Fish v. Behers, 559 Pa. 528, 741 A.2d 721, 723 (1999) (citation omitted) (emphasis added). If, after the requisite hearing, there is a sufficient showing that Mother held out the child as the offspring of her husband, she would be estopped from asserting paternity against Appellant. See Trojak, supra. Even though T.L.W. is now in Appellee’s care, if the evidence shows that Mother is estopped, then the agency is also estopped. We find that in such an instance the agency stands in the shoes of the mother, and is bound by her prior conduct in acknowledging paternity. See Green, supra.
¶ 8 We also note that the trial court expressed concerns that applying estoppel here “amounts to punishment of sorts ... because the support [cjomplaint against Husband has been dismissed with prejudice, and if the instant [s]tay is granted, [Appellant] is likewise immune from any obligations to support [T.L.W.]” (Trial Ct. Op., at 6-7). However, neither Mother nor the agency objected to Husband’s petition for DNA testing, nor did they appeal from the order dismissing the support action against him. While Mother or the agency could have raised the doctrine of estoppel to challenge Husband’s denial of paternity, their failure to do so does not mean that Appellant’s rights should be compromised, or that the interests of the child are somehow served by forging an entirely new parental relationship based on genetic testing alone. Estoppel functions to preserve the relationships between children and those who accept the mantle of parental responsibility, and to prevent a mother from seeking a new source of financial support when the relationship with the man whom she has held out as the father ends. See Trojak, supra, at 206. While the trial court expressed concern that a finding of estoppel means that Appellant is “immune from any obligations” *875regarding T.L.W., (Trial Ct. Op. at 7), that is always the consequence of estoppel; the fairness interest inherent in estoppel requires that “[a] mother cannot hold out her husband to be the father and thereafter, upon separation, charge a different man with paternity.” See Trojak, supra.

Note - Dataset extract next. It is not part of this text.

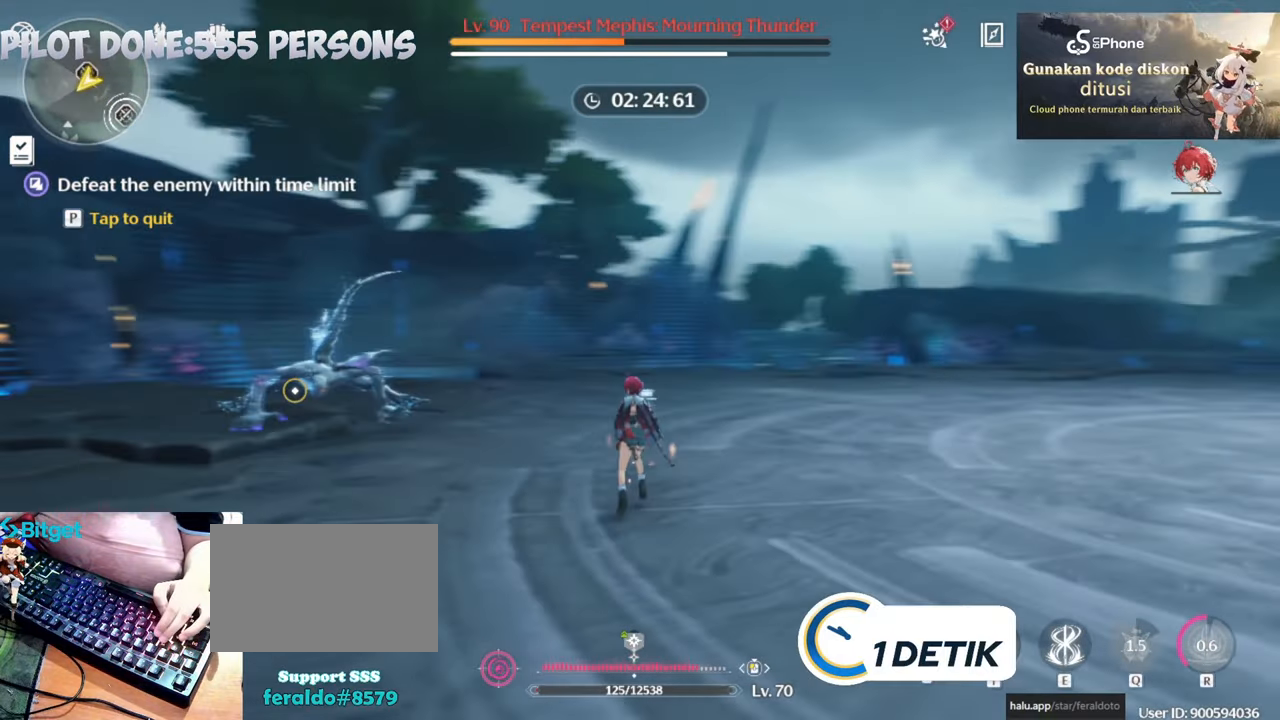
{"keys": [], "mouse": ["left"], "events": [[367, "w", "up"], [450, "mouse_left", "down"]]}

¶ 9 Accordingly, we remand to the trial court for a hearing to determine if, based on Mother’s actions and conduct of, estop-pel applies. If it does, then Appellee shall be estopped from asserting paternity and no genetic test may be ordered. See Green, supra; see Freedman, supra.
¶ 10 Order vacated. Remanded to the trial court with instructions. Panel jurisdiction relinquished.
¶ 11 SHOGAN, J. concurs in the result.